Measures introduced by mainstream parties in government, such as tightening eligibility and rendering harsher conditions for welfare benefits, had fuelled ‘distrust and disenchantment’ amid increasing precarity, weaker unions and a declining labour share in economic output. The ‘fight against poverty’ was thus ultimately a ‘fight for democracy’, he said.

Who allowed that precarity? Who weakened the unions? Who has been making people jobless with no recourse? WHO? Say it. Be very open and honest about it.

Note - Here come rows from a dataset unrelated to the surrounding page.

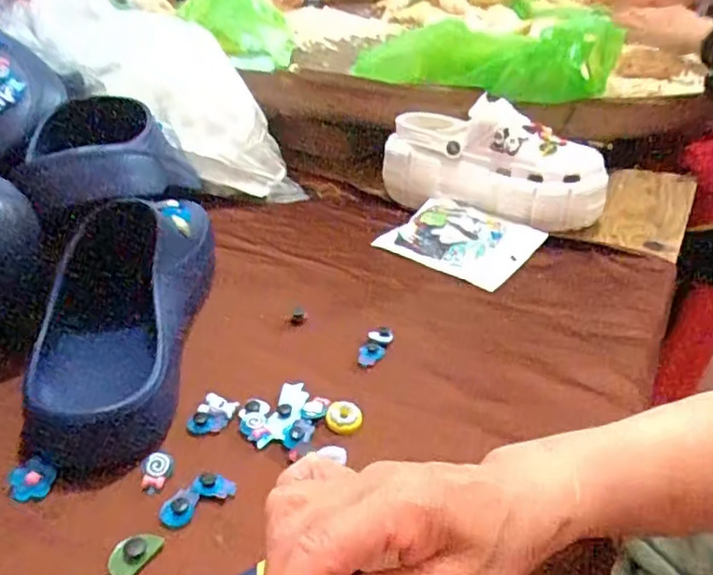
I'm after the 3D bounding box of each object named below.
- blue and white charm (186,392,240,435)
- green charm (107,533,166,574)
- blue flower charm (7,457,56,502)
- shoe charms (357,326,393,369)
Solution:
[{"bbox_3d":[-0.099,0.087,0.435,0.024,0.012,0.029,13,33,21],"label":"blue and white charm"},{"bbox_3d":[-0.120,0.143,0.343,0.018,0.007,0.031,14,33,22],"label":"green charm"},{"bbox_3d":[-0.195,0.117,0.384,0.026,0.010,0.026,4,45,-5],"label":"blue flower charm"},{"bbox_3d":[0.016,0.045,0.507,0.020,0.005,0.047,11,32,17],"label":"shoe charms"}]

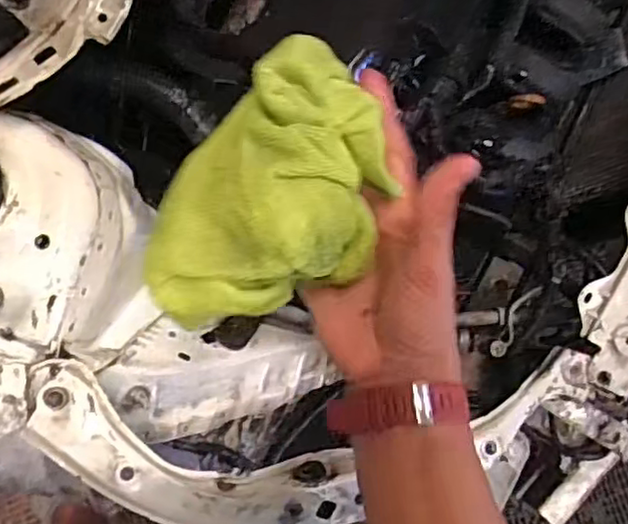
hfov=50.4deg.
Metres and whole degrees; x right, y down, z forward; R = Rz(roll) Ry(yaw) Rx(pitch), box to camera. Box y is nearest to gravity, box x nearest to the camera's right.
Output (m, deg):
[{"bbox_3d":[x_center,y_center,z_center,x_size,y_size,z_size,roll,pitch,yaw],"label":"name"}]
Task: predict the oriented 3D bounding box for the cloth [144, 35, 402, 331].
[{"bbox_3d":[-0.016,-0.032,0.347,0.100,0.051,0.158,40,82,-3],"label":"cloth"}]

Because it's the same people pulling austerity bullshit on everyone who is eligible for those welfare benefits (which often excludes immigrants, so you're still talking primarily about citizens and ignoring an even more precarious population within your varying borders).

As speaker after speaker from among the member states—as well as the professional experts and the non-governmental organisations—went on to reiterate, inequality and exclusion foster insecurity and mistrust, which in turn feed democratic backsliding and international conflict.

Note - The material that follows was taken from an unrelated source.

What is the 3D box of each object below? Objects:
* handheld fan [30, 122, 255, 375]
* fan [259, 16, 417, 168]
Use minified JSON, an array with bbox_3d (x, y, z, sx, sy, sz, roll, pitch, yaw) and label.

I don't believe this to be fully true. I don't deny that it looks that way, but I'd like them to look at who is responsible for the insecurity that people feel and who has actually been engaged in the “democratic backsliding.” If I use my country of origin as an example, Barack Obama had ample opportunity to follow through on the promises that got people to vote for him in his first term. This would have included massively reworking the student loan system (as one example). He could've done it in is second term. Joe Biden could've done it when he took office. Neither of them ever did this, despite the obvious benefit to millions of people in the US (because they support the financial institutions).

The liberals who keep claiming to save us do not, and they will not because that's not in their best interest. And this is also why these people, who think we need a charter of social rights when we actually don't, are pretending it will save us and that they can save us. They are part of the problem. They have helped enable it.

These patterns play out everywhere time and time again, and they hope we constantly forget.

A key intellectual link in this narrative is the concept of ‘social investment’ developed in recent years by the welfare-state expert Anton Hemerijck and colleagues. What the market fundamentalists dismissed as the welfare ‘burden’ on the taxpayer, fostering ‘dependency’, has been re-presented as a win-win formula for social inclusion, gender equality and fiscal stability—for instance through providing universal childcare, with its enduring benefits for women’s career development and the prospective life-chances of the child.

Let's stop and think about this for a moment. Market fundamentalists do indeed talk of these programs like this, but can we actually consider why it is that “universal childcare” is a right that needs to be given? Why do we make parents work while they have young children? Why don't we have multi-generational spaces for adults and children to be together? Why don't we foster actual communal care? We wouldn't need “universal childcare” (which, by the way, starts aiming towards pushing younger and younger kids into school—something that is actually quite traumatising for many, does not safe to many of them, and does provide further propagandistic support and further indoctrination of people) if we actually made our communities healthier in this way. If we created genuine learning spaces for all people to share, we wouldn't need to rely upon the state to do this for us.

Dependency is actually correct, but the market fundamentalists talk about it as leeching off the state. That's disgusting. But building dependency on the state is still bad because it builds reliance on something that is fundamentally against you. It creates and is indicative of an abusive relationship, one where the things you need can be snatched from you without your consent.

How will social rights guard against that? (Note: “Social rights” hasn't really even been defined here. It's just a catchphrase with no meat.)

This is all rubbish, and I don't know why an anarchist pushed it on my timeline as if it was a good idea in any capacity.